+4 Find the number of ways that Magnus can give out 12 identical stickers to 4 of his friends. (Not everyone has to get a sticker.)
+527 Let's use casework!
We can consider different cases based on how many friends receive stickers:
No friends receive stickers: There is only 1 way to do this (give none to anyone).
One friend receives stickers: There are 4 ways to choose which friend gets stickers (out of the 4 friends), and then there is 1 way to distribute all 12 stickers to that one friend (since they are identical).
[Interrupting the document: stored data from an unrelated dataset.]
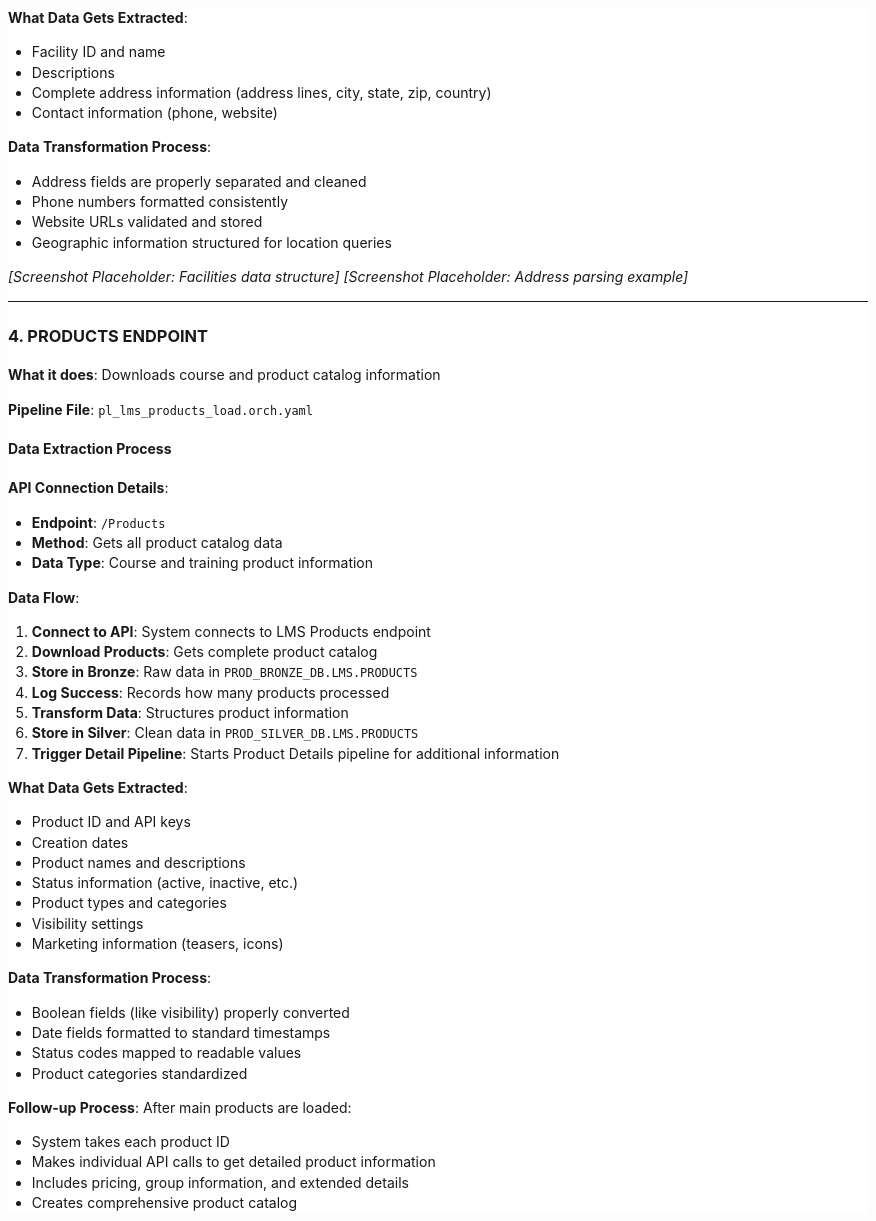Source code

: **What Data Gets Extracted**:
- Facility ID and name
- Descriptions
- Complete address information (address lines, city, state, zip, country)
- Contact information (phone, website)

**Data Transformation Process**:
- Address fields are properly separated and cleaned
- Phone numbers formatted consistently
- Website URLs validated and stored
- Geographic information structured for location queries

*[Screenshot Placeholder: Facilities data structure]*
*[Screenshot Placeholder: Address parsing example]*

---

### 4. PRODUCTS ENDPOINT

**What it does**: Downloads course and product catalog information

**Pipeline File**: `pl_lms_products_load.orch.yaml`

#### Data Extraction Process

**API Connection Details**:
- **Endpoint**: `/Products`
- **Method**: Gets all product catalog data
- **Data Type**: Course and training product information

**Data Flow**:
1. **Connect to API**: System connects to LMS Products endpoint
2. **Download Products**: Gets complete product catalog
3. **Store in Bronze**: Raw data in `PROD_BRONZE_DB.LMS.PRODUCTS`
4. **Log Success**: Records how many products processed
5. **Transform Data**: Structures product information
6. **Store in Silver**: Clean data in `PROD_SILVER_DB.LMS.PRODUCTS`
7. **Trigger Detail Pipeline**: Starts Product Details pipeline for additional information

**What Data Gets Extracted**:
- Product ID and API keys
- Creation dates
- Product names and descriptions
- Status information (active, inactive, etc.)
- Product types and categories
- Visibility settings
- Marketing information (teasers, icons)

**Data Transformation Process**:
- Boolean fields (like visibility) properly converted
- Date fields formatted to standard timestamps
- Status codes mapped to readable values
- Product categories standardized

**Follow-up Process**:
After main products are loaded:
- System takes each product ID
- Makes individual API calls to get detailed product information
- Includes pricing, group information, and extended details
- Creates comprehensive product catalog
So, there are 4 * 1 = 4 ways for this case.
Two friends receive stickers: There are 4 ways to choose which two friends get stickers, then we can distribute the stickers in (x12) ways, where x is the number of stickers given to the first friend (the remaining 12 - x stickers go to the second friend).
The number of ways to distribute the stickers like this is the same for any choice of which friend gets x stickers, so we sum over all possible values of x from 1 to 11. This gives us a total of:
4 * (11 + 10 + ... + 1) = 4 * \frac{11 \cdot 12}{2} = 264
Three friends receive stickers: Similar to the case of two friends, there are 4 ways to choose which three friends get stickers, and then we can distribute the stickers in (x12) ways for various values of x (number of stickers to the first friend). Summing over all possibilities for x gives us:
4 * (11 + 10 + ... + 2) = 4 * \frac{11 \cdot 10}{2} = 220
Four friends receive stickers: There are 4 ways to choose which four friends get stickers, and then 1 way to distribute all 12 identical stickers among them. So, there are 4 * 1 = 4 ways for this case.
Adding the number of ways for each case, we get a total of:
1 + 4 + 264 + 220 + 4 = 493
Therefore, there are 493 ways for Magnus to distribute his stickers.
+118677 Thanks Pythagorean.
I think I will try this one too.
I'll use a method called stars and bars.
Put the 12 stickers in a row (they are the stars)
Now we need to divide them into 4 groups. We can do this using 3 bars.
eg X X | X X X X | | X X X X X X represents the outcome of 2, 4, 0, 6
The question now becomes: How many positions can the 3 bars be placed in
The answer is 15C3 = 455 ways
Our answers are close Pythagoras but I think you have double counted some. ..